Container Theater

A Mungunzá Theatre Company, one of the most innovative collectives on the São Paulo scene, was surprised this Wednesday (28) with an eviction order issued by the City of São Paulo. The document, dated May 26, grants only 15 days to completely vacate the Container Theater, a space that has become a cultural and social landmark in the city center.

The city government’s official justification points to the location as a “strategic point for housing.” For the company, however, the decision seems like a disregard for almost a decade of work that has transformed the region.

Created in 2008, the Mungunzá group has been developing ongoing scenic research for 16 years, seeking to align art and life.

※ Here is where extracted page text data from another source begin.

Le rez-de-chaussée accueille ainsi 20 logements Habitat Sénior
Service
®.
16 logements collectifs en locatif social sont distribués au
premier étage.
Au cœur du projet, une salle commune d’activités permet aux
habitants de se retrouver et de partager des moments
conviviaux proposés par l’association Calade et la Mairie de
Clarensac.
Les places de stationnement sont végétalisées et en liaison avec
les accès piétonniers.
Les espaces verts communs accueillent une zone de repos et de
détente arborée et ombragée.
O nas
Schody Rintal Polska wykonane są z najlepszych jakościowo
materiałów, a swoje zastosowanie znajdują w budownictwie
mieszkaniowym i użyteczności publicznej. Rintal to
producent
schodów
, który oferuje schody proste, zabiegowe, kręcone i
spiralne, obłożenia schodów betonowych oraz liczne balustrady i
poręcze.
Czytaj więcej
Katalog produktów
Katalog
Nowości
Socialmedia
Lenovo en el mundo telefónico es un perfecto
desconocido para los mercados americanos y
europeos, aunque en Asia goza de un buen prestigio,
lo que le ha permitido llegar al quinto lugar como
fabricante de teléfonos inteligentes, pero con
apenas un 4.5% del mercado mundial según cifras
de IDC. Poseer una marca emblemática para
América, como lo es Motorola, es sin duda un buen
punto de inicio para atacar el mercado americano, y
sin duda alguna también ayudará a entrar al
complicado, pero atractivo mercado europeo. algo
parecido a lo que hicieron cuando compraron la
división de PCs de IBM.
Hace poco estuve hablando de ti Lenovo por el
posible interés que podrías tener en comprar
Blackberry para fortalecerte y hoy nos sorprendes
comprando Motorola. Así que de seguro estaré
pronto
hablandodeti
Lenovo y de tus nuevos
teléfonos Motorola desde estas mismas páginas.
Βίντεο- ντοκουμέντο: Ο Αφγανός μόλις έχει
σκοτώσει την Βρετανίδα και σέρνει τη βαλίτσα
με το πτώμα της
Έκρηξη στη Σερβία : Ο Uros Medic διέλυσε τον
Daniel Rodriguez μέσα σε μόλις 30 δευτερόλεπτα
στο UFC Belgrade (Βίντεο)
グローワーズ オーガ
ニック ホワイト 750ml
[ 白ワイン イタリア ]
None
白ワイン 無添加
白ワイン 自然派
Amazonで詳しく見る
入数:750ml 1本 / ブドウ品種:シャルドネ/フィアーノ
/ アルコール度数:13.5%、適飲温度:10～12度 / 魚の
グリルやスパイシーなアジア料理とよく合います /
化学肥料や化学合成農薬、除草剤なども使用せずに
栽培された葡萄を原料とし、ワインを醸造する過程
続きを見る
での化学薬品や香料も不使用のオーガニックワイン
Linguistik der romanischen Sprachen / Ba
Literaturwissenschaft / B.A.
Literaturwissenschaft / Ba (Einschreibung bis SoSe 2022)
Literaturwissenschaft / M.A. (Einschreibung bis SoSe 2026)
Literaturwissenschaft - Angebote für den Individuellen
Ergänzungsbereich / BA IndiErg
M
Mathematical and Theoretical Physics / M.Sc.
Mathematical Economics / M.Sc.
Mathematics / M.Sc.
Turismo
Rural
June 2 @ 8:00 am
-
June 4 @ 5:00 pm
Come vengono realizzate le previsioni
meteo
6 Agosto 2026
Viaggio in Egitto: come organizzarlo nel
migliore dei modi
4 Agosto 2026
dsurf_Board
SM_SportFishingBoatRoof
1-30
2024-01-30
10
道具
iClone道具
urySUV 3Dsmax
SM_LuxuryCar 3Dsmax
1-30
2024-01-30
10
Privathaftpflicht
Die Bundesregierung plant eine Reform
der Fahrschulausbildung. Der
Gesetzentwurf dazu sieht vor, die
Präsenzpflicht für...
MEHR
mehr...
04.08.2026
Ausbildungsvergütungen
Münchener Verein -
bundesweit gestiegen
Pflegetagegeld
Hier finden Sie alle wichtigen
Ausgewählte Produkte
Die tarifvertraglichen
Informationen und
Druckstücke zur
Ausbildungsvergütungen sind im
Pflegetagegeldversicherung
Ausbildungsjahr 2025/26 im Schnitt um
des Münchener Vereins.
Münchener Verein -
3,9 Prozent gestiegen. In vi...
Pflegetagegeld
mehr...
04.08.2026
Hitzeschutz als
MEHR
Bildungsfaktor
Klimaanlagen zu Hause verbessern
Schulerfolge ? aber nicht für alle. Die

In 2017, this search resulted in the creation of the Container Theater. More than just a headquarters, it has become a vibrant artistic occupation, recognized for its impactful cultural management in vulnerable areas and for its sustainable and community-based architecture.

Marcos Felipe, actor and producer of Cia. Mungunzá, recalls how the space, which has been in the heart of São Paulo for 9 years, “radically changed the emotional geography of the territory”. He says that the theater was a pioneer in focusing its work on the territory itself, on the surrounding population. A crucial difference, because, although surrounded by other cultural facilities, none of them had, until then, “this promotion with the population of downtown São Paulo itself; they all worked in a dynamic of a population that came from outside”.

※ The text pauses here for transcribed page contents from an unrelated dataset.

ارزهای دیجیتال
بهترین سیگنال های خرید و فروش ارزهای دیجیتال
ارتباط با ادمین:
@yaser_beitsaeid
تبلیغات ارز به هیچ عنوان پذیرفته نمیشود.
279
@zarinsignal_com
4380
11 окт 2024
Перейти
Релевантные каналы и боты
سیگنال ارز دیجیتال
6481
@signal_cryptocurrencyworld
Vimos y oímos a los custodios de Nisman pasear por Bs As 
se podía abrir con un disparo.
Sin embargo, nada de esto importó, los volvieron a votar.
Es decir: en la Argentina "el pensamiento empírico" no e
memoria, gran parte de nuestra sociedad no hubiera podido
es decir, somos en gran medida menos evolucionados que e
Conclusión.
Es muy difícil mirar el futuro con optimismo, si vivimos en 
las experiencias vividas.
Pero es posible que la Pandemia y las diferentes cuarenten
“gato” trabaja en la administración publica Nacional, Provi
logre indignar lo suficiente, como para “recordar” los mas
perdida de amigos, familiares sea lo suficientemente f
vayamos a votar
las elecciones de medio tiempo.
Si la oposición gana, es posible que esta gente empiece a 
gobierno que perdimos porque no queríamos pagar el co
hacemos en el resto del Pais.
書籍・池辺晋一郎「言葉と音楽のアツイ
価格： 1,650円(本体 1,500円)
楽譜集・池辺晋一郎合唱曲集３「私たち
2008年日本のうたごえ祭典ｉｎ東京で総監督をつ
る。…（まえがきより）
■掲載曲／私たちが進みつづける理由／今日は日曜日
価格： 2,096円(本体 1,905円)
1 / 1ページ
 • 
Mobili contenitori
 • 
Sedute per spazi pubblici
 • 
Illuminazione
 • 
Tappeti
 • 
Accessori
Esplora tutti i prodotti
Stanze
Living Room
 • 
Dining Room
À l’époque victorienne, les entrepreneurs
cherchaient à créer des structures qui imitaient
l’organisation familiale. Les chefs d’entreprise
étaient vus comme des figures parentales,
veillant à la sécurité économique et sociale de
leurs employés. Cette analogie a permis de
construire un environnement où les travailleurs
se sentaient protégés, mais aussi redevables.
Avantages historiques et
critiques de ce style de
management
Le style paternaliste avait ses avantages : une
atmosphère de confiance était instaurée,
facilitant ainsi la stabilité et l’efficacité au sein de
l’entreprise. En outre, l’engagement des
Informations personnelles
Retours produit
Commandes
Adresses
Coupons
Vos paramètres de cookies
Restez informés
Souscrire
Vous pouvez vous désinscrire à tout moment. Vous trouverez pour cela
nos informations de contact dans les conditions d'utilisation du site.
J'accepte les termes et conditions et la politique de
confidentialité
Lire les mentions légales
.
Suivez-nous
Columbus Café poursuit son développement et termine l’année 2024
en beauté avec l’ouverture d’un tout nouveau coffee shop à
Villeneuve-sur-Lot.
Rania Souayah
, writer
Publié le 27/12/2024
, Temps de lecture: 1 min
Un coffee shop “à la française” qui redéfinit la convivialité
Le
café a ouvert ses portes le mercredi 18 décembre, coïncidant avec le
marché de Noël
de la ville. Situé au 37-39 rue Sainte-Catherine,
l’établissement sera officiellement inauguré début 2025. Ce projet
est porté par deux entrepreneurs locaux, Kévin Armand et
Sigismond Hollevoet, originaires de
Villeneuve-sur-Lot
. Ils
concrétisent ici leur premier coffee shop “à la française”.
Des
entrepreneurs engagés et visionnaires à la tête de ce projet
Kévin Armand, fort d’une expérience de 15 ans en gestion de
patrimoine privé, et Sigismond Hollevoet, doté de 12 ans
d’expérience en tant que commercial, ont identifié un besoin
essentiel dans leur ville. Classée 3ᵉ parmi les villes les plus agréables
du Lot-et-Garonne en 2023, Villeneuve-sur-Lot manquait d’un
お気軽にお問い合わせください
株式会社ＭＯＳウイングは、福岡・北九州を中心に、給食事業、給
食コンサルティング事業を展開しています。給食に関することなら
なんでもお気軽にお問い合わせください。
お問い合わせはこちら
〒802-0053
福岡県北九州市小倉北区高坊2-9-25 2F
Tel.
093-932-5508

The impact is reflected in numbers: over the course of these nine years, Teatro de Contêiner “offered more than 4.000 artistic and social activities, 83% of which were free to the population, and we reached a total of half a million people”. This work has been recognized nationally and internationally, has been honored with awards and has become a reference, guiding public policies replicated in other municipalities.

Given this trajectory, the eviction order comes with even greater weight. “We are deeply shocked by the violence of receiving a court order for eviction for a period of 15 days,” says Marcos Felipe.

The feeling is that the history built there is being ignored: “We thought that the city of São Paulo should regulate, endorse the space and raise this space as an emblem of the city itself and not deactivate and destroy this equipment to build yet another building in a city that only has buildings”. Marcos Felipe points out that over the last few years many buildings have been built in downtown São Paulo and none of them have actually served the vulnerable population: “There is a process of gentrification in downtown São Paulo and the deactivation of the Container Theater to build a building is part of the process of elitization, of bringing people from the middle class to the center and expelling the poorest residents to the outskirts of the city”. 

Regarding alternatives, the city government has mentioned the possibility of other plots of land, but without presenting any concrete proposals. Mungunzá Company questions the logic: “If there are other alternatives for the Container Theater, why can’t these buildings be built on them?”

Now, the company is mobilizing. The way forward is to “get civil society to engage in this fight”, seeking support so that this “public force can curb this extractive drive of the government and the mayor”.